Projects
Here are some of the research projects I have worked on over the years.
Monkeybread: Exploring cellular niches in spatial transcriptomics data
Monkeybread is a Python toolkit that provides broad functionality for analyzing and visualizing cellular organization, cellular niches, and intercellular communication via ligand-receptor interactions. Monkeybread provides functions for visualization methods and lightweight statistical methods for exploring spatial transcriptomics data.
- GitHub: https://github.com/immunitastx/monkeybread
- Documentation: https://monkeybread.readthedocs.io/en/latest/
- Paper: https://doi.org/10.1101/2023.09.14.557736
SpatialCorr: A statistical method for identifying spatially varying correlation
Recent advances in spatially resolved transcriptomics technologies enable both the measurement of genome-wide gene expression profiles and their mapping to spatial locations within a tissue. SpatialCorr is a method for identifying sets of genes with spatially varying correlation structure. Given a collection of gene sets pre-defined by a user, SpatialCorr tests for spatially induced differences in the correlation of each gene set within tissue regions, as well as between and among regions.
- GitHub: https://github.com/mbernste/SpatialCorr
- Documentation: https://spatialcorr.readthedocs.io/en/latest/index.html
- Paper: https://doi.org/10.1016/j.crmeth.2022.100369

CellO: Hierarchical cell type classification against the Cell Ontology
Cell type annotation is a fundamental task in the analysis of single-cell RNA-sequencing data. We present CellO, a machine learning-based tool for annotating human RNA-seq data with the Cell Ontology. CellO enables accurate and standardized cell type classification by considering the rich hierarchical structure of known cell types. Furthemore, CellO comes pre-trained on a novel, comprehensive dataset of human, healthy, untreated primary samples in the Sequence Read Archive (SRA) which, to the best of our knowledge, is the most diverse curated collection of primary cell data to date.
- GitHub: https://github.com/deweylab/CellO
- Paper: https://doi.org/10.1016/j.isci.2020.101913
- Website: https://uwgraphics.github.io/CellOViewer/

MetaSRA: Standardized metadata for the Sequence Read Archive
The NCBI’s Sequence Read Archive (SRA) promises great biological insight if one could analyze the data in the aggregate; however, the data remain largely underutilized, in part, due to the poor structure of the metadata associated with each sample. We developed the MetaSRA, a novel computational pipeline and associated database for standardizing the metadata associated with samples in the SRA by mapping each sample to biomedical ontologies. See describing the MetaSRA from ISMB 2018.
- Website: http://metasra.biostat.wisc.edu
- GitHub:
- Paper: https://doi.org/10.1093/bioinformatics/btx334
- Talk: At ISMB 2018

CHARTS: A web tool for exploring single-cell cancer data
Single-cell RNA-seq (scRNA-seq) enables the profiling of genome-wide gene expression at the single-cell level and in so doing facilitates insight into and information about cellular heterogeneity within a tissue.

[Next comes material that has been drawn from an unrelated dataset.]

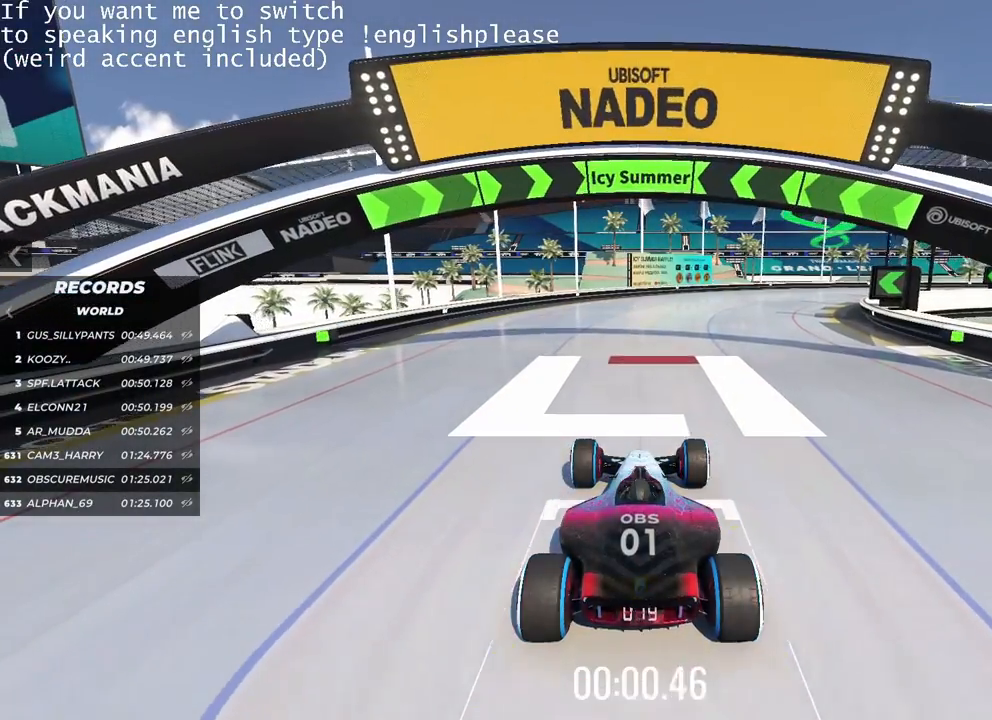
{"keys": ["up"], "events": [[384, "right", "down"], [484, "right", "up"]]}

This is especially important in cancer, where tumor and tumor microenvironment heterogeneity directly impact development, maintenance, and progression of disease. CHARacterizing Tumor Subpopulations (CHARTS) is a computational pipeline and web application for analyzing, characterizing, and integrating publicly available scRNA-seq cancer datasets. CHARTS is freely available at charts.morgridge.org.
- Website: https://charts.morgridge.org
- GitHub: https://github.com/stewart-lab/CHARTS
- Paper: https://doi.org/10.1186/s12859-021-04021-x

Build structured datasets from the Sequence Read Archive
Recently, the MetaSRA project standardized these metadata by annotating each sample with terms from biomedical ontologies. In this work, we present a pair of Jupyter notebook-based tools that utilize the MetaSRA for building structured datasets from the SRA in order to facilitate secondary analyses of the SRA’s human RNA-seq data. The first tool, called the Case-Control Finder, finds suitable case and control samples for a given disease or condition where the cases and controls are matched by tissue or cell type. The second tool, called the Series Finder, finds ordered sets of samples for the purpose of addressing biological questions pertaining to changes over a numerical property such as time. These tools were the result of a three-day-long NCBI-sponsored hackathon in March 2019 held at the University of North Carolina at Chapel Hill.